Retention policies not applied anymore

234 views
Skip to first unread message

Franck Ehret

unread,
Jun 13, 2024, 3:18:39 AM6/13/24
to Wazuh | Mailing List
Hi there,

This morning, I found a crashed Wazuh 😁
I tried to restart Dashboard service but it indicated me the max of shards was reached (which is strange, I had 1500 since a while)

{"type":"log","@timestamp":"2024-06-13T05:39:32Z","tags":["error","opensearch","data"],"pid":5442,"message":"[validation_exception]: Validation Failed: 1: this action would add [2] total shards, but this cluster currently has [1499]/[1500] maximum shards open;"}

I checked the health and active shards  and noticed that I had a lot of 2022 shards.
I increased max shards temporarily to gain access to the GUI again and deleted all 2022 indices.

Now, I'm back to a normal shards amount and lowered the max back to initial 1000 but I still have a problem: retention policies doesn't seems to apply since a while anymore.

I have 119 policy managed indices where I have 690 indices in total. Apparently, policies stopped to apply the 1st of April 2023 (good joke!)
I can't relate this to any crash.

Here is one of my policies (I have similar for each kind of indices):

{
    "id": "xxxxx_statistics_retention",
    "seqNo": 1595,
    "primaryTerm": 6,
    "policy": {
        "policy_id": "xxxxx_statistics_retention",
        "description": "Wazuh index state management for OpenDistro to move indices into a cold state after 3 months and delete them after a year.",
        "last_updated_time": 1656601320673,
        "schema_version": 1,
        "error_notification": null,
        "default_state": "hot",
        "states": [
            {
                "name": "hot",
                "actions": [
                    {
                        "retry": {
                            "count": 3,
                            "backoff": "exponential",
                            "delay": "1m"
                        },
                        "replica_count": {
                            "number_of_replicas": 0
                        }
                    }
                ],
                "transitions": [
                    {
                        "state_name": "cold",
                        "conditions": {
                            "min_index_age": "92d"
                        }
                    }
                ]
            },
            {
                "name": "cold",
                "actions": [
                    {
                        "retry": {
                            "count": 3,
                            "backoff": "exponential",
                            "delay": "1m"
                        },
                        "read_only": {}
                    }
                ],
                "transitions": [
                    {
                        "state_name": "delete",
                        "conditions": {
                            "min_index_age": "366d"
                        }
                    }
                ]
            },
            {
                "name": "delete",
                "actions": [
                    {
                        "retry": {
                            "count": 3,
                            "backoff": "exponential",
                            "delay": "1m"
                        },
                        "delete": {}
                    }
                ],
                "transitions": []
            }
        ],
        "ism_template": [
            {
                "index_patterns": [
                    "wazuh-statistics*"
                ],
                "priority": 100,
                "last_updated_time": 1656229281151
            }
        ]
    }
}

Where can I start looking?
Thanks in advance for you help!

PS: my system is back to business, but would be better to fix this no? 😊


John E

unread,
Jun 13, 2024, 6:32:53 AM6/13/24
to Wazuh | Mailing List
Hi Franck,
I would vote to understand the root cause. and then deciding to fix it is up to you  😊.

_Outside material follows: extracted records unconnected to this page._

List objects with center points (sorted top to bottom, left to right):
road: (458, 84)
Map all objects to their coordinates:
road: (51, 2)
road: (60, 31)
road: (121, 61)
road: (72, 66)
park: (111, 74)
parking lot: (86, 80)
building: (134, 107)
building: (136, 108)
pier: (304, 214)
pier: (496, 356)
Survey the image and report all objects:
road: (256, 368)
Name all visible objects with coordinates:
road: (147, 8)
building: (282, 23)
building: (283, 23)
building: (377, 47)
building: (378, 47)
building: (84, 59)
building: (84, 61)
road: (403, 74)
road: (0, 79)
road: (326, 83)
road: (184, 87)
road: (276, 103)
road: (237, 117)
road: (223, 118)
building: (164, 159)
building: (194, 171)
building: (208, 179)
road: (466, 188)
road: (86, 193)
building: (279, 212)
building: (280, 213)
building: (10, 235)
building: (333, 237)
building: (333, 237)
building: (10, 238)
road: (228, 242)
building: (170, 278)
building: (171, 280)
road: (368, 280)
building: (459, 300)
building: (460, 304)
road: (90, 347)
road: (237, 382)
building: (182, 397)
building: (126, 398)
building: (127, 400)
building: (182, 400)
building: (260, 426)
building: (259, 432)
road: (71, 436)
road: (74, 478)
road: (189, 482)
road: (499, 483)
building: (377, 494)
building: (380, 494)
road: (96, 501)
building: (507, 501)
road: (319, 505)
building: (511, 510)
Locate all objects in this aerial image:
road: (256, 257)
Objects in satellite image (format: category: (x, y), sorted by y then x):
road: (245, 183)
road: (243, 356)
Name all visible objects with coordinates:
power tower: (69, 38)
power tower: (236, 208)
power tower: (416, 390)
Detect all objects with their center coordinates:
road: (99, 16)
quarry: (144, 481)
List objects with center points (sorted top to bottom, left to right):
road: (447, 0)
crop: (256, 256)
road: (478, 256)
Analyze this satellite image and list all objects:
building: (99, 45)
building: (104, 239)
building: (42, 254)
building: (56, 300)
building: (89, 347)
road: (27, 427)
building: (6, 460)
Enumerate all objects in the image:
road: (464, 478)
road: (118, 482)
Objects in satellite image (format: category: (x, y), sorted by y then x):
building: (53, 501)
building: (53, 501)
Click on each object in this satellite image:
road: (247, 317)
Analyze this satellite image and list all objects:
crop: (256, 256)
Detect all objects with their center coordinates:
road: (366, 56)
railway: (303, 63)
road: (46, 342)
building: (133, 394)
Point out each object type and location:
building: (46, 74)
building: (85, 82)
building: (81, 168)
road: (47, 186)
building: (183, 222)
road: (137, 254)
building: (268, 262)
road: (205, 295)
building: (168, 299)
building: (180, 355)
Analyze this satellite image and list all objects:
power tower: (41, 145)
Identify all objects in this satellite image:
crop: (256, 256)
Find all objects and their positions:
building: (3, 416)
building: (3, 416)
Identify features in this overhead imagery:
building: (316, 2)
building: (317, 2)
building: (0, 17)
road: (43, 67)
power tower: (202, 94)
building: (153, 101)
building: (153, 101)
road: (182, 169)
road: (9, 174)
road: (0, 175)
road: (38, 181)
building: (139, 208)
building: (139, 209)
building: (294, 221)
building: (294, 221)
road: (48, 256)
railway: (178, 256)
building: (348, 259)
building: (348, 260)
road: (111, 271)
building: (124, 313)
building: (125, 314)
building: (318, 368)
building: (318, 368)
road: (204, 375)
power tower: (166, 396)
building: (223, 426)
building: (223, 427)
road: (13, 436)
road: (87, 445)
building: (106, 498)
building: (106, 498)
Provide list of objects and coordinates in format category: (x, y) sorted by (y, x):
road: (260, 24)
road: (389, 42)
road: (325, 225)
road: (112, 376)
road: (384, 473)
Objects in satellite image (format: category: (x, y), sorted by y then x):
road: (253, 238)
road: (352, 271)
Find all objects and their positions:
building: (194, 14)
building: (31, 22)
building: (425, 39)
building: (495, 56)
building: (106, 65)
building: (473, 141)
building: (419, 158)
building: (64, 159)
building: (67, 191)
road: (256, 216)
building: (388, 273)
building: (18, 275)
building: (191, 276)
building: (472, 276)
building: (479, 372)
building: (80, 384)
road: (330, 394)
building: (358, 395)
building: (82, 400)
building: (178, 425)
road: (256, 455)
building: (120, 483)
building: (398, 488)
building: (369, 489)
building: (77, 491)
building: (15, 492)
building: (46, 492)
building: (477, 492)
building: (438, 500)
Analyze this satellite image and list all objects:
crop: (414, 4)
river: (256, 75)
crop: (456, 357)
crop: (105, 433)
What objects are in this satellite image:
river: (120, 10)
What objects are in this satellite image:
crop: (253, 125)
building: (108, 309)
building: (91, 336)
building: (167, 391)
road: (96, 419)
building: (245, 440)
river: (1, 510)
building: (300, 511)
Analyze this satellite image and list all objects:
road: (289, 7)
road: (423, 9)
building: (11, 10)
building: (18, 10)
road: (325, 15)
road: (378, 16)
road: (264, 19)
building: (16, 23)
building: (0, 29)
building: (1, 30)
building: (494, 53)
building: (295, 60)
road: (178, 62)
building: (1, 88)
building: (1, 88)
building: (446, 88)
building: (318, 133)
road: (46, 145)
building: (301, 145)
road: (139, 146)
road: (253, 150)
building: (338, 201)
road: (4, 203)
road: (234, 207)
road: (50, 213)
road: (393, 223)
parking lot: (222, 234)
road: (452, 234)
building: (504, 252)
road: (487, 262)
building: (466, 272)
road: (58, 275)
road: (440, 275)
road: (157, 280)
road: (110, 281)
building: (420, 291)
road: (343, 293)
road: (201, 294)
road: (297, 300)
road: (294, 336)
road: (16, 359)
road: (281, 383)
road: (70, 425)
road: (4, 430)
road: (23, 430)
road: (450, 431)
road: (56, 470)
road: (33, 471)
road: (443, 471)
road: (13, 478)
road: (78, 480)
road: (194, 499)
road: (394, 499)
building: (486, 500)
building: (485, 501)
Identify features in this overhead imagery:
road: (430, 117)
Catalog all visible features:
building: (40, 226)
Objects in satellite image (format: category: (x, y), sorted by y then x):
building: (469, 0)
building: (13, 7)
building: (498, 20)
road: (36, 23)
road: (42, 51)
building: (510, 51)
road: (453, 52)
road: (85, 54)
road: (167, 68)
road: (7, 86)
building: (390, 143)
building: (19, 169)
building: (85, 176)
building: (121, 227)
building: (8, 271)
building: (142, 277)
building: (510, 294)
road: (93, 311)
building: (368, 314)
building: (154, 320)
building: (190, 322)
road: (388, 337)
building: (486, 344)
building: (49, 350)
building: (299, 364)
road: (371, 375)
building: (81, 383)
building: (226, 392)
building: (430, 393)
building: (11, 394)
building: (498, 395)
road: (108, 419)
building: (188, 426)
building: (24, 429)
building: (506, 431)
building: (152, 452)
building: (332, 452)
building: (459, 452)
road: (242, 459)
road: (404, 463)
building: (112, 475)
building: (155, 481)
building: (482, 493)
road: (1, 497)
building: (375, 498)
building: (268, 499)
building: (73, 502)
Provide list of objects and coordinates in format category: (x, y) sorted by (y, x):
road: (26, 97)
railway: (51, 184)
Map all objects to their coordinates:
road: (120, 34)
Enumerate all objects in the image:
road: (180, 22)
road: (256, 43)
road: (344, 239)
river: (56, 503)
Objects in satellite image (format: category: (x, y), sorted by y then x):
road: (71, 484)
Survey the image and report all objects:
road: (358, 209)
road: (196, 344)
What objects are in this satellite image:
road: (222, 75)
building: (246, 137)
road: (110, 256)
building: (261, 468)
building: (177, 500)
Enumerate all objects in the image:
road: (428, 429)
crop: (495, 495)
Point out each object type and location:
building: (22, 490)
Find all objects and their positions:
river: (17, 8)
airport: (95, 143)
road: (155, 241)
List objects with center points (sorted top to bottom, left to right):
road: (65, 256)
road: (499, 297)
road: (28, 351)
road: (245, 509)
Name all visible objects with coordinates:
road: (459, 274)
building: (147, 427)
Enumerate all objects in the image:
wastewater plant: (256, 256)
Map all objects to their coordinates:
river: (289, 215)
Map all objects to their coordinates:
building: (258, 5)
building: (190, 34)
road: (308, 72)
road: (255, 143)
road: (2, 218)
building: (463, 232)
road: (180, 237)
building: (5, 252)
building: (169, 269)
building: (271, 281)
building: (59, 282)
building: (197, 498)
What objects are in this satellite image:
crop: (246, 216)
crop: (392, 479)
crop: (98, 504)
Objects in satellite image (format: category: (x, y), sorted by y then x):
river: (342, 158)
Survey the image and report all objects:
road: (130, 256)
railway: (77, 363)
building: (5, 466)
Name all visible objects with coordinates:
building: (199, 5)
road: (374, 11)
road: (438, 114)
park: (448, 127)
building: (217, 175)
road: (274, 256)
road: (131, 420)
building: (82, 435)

First, we need to ensure the cluster has enough resources (CPU, memory, disk space) to handle ISM tasks. Overloaded resources can prevent ISM policies from executing properly.  
Also, it did be great to check the overall health of your clusters.
you can do that by:
GET _cluster/health

Let me know, what you find.

Regards.

Franck Ehret

unread,
Jun 13, 2024, 6:55:25 AM6/13/24
to Wazuh | Mailing List
Hi there,

So I've 3 VMs, one for dashboard, one for manager and one for indexer.
The indexer has 16 GB of memory, 4 CPUs and more than 100GB of free disk so hopefully, it's not an issue.
I've seen a big peak of CPU earlier this morning, but this was probably the upgrade to 4.8, that is when I lost the service, but usually, the CPU is pretty calm (it's my own private infra/lab)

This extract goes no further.